Key Condition: if (cost + w < dist[v]) update dist[v], but push old cost version.

Path With Minimum Effort (LeetCode 1631)

Problem: Grid heights, min max-effort path (abs diff).

Why Dijkstra? Model as graph, minimize max edge weight along path.

Logic:

• Directions: dx/dy for 4-neighbors.
• dist[][] for grid.
• Effort: newEffort = Math.max(effort, abs(heights[x][y] - heights[nx][ny])).
• PQ: int[] {x, y, effort}.
• Early return if x,y == bottom-right: return effort.

Key Condition: if (newEffort < dist[nx][ny]) update and push.

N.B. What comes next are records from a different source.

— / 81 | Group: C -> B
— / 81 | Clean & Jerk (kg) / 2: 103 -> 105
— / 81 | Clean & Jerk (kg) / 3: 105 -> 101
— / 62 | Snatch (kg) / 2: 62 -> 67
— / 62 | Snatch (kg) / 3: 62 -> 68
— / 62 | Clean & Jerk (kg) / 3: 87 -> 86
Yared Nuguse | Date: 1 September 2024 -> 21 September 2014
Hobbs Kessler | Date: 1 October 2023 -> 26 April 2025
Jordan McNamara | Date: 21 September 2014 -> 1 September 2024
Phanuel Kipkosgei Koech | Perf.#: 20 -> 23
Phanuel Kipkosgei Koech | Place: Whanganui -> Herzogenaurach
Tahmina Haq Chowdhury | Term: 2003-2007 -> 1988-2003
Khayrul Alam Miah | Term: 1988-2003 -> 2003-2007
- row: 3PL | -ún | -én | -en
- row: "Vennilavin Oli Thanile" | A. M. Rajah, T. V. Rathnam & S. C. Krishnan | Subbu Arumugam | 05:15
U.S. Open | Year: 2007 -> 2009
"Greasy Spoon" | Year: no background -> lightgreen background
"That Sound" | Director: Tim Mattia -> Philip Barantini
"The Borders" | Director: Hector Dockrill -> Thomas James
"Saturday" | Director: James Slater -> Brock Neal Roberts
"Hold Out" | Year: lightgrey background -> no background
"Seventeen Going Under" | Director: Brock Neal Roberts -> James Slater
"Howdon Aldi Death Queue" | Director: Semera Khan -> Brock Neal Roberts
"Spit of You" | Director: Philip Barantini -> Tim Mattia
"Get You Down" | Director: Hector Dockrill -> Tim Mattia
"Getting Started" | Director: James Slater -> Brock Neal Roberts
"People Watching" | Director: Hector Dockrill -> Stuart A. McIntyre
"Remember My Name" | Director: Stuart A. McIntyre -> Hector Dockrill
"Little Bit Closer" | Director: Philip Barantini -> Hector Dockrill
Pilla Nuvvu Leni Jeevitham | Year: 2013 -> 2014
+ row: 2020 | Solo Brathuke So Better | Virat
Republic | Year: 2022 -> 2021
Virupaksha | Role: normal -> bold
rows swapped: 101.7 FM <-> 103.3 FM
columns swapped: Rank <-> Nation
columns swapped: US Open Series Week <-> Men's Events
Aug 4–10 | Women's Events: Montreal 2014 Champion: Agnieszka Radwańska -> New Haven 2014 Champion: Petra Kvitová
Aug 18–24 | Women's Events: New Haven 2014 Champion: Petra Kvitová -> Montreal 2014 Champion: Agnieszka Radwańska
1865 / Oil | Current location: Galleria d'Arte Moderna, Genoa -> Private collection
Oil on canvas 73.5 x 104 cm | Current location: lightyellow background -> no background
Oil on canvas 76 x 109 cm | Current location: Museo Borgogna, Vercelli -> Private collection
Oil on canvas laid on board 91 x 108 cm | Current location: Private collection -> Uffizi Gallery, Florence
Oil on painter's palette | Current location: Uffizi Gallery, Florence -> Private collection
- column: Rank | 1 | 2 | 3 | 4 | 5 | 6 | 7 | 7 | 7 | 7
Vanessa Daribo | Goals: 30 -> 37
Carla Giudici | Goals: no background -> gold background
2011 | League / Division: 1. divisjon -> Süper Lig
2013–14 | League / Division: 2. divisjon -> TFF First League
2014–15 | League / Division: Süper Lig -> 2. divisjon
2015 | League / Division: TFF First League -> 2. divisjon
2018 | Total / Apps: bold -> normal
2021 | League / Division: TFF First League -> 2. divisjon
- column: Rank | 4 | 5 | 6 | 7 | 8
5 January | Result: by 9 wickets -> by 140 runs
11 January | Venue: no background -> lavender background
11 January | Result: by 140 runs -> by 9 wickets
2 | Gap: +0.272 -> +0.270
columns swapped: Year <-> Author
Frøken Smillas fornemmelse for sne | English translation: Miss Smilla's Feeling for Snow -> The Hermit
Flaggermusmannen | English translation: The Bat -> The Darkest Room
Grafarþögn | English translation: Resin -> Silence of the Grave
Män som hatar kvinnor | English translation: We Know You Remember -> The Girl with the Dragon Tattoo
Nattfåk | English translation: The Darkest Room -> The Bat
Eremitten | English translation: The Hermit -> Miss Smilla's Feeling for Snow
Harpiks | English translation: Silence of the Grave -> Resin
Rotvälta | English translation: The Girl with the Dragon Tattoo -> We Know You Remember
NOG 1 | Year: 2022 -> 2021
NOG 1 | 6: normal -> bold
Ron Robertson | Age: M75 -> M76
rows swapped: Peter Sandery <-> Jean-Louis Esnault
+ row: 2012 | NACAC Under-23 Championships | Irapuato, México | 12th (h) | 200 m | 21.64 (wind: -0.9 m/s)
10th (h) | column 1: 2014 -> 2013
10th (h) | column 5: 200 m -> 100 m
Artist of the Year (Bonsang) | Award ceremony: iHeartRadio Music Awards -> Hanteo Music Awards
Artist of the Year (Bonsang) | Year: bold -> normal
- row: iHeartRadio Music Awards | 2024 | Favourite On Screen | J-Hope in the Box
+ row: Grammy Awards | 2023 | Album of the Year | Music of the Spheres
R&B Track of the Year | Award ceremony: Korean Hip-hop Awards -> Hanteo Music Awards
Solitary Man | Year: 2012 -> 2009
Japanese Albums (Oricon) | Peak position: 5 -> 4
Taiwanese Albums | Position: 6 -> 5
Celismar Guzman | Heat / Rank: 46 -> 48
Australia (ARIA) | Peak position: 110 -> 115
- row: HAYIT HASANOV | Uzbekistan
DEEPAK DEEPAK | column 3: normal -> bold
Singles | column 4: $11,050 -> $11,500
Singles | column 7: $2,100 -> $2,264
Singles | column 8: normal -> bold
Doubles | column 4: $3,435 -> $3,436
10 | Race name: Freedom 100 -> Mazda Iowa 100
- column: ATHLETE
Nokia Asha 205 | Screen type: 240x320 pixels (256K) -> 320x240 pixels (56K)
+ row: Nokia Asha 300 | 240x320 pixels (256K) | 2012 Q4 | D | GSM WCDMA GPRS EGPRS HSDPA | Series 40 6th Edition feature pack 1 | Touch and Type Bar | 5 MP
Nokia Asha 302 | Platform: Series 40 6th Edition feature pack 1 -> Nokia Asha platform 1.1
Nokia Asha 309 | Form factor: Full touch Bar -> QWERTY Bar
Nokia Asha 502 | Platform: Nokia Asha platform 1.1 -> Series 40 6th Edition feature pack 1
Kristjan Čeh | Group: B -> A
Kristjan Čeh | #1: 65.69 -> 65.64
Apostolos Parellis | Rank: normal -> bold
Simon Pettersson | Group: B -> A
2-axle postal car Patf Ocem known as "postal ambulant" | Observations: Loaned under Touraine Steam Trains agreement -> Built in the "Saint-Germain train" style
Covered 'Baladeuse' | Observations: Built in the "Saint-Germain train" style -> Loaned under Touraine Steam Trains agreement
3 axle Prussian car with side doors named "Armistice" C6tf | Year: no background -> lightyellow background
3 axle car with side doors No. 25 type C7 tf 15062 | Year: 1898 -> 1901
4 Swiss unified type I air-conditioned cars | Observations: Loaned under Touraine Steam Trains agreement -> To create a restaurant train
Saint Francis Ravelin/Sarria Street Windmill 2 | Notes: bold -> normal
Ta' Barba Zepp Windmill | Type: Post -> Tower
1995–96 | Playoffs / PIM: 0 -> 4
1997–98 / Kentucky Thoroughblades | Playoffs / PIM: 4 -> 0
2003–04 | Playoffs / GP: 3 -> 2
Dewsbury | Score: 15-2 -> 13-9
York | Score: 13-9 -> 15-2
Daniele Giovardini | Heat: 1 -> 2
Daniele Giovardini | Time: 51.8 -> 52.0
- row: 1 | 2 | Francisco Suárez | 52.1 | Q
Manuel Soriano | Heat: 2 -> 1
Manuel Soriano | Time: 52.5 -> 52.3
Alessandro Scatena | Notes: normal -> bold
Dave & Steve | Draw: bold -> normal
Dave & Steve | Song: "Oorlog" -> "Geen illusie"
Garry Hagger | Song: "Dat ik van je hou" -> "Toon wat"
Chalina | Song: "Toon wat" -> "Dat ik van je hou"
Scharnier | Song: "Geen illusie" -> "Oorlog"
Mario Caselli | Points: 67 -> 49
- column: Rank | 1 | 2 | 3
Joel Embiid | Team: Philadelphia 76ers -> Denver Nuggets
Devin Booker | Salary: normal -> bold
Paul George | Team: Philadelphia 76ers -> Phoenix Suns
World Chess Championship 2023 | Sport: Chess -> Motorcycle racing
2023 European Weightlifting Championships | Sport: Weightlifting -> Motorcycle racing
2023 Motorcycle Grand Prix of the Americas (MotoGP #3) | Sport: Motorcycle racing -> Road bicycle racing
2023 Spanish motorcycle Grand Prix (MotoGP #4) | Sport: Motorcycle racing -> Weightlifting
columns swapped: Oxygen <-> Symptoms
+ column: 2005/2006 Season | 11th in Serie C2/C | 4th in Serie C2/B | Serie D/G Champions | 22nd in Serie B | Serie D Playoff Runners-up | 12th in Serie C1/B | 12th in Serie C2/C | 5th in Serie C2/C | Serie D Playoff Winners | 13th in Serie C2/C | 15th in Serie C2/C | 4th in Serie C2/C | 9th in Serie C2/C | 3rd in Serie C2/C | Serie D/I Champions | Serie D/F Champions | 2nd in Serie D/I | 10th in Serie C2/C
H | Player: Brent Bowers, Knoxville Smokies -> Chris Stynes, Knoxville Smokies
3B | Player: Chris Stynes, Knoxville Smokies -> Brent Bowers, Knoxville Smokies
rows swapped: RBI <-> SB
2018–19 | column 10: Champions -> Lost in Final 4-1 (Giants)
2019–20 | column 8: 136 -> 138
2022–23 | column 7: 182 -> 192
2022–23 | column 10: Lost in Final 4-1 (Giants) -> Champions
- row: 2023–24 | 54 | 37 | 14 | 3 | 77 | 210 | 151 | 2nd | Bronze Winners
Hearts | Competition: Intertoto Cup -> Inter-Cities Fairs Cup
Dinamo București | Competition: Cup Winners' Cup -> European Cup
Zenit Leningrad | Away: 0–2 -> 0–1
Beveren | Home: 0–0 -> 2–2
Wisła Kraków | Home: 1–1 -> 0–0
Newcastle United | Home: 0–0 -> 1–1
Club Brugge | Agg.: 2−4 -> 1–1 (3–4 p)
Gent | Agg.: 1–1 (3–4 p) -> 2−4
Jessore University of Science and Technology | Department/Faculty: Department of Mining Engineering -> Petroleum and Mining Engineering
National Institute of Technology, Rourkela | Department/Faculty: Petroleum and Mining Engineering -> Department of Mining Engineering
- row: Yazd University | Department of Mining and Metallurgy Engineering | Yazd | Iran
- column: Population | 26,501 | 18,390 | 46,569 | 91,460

Shortest Path Visiting All Nodes (LeetCode 847)

Problem: Undirected graph, shortest path visiting every node (revisits ok).

Why Dijkstra? This is BFS on an expanded state space, conceptually similar to shortest-path DP.

Logic:

• Target mask: (1 << n) - 1.
• Queue: int[] {node, mask, dist} (use LinkedList for BFS, since costs=1).
• visited[node][mask] to avoid revisits in state.
• Multi-start: enqueue all nodes initially with their bit.
• Return when mask == target.

Key Condition: newMask = mask | (1 << v); if (!visited[v][newMask]) enqueue.

Note: This is BFS (not PQ) since edges=1, but Dijkstra-like with states. O(N² * 2^N).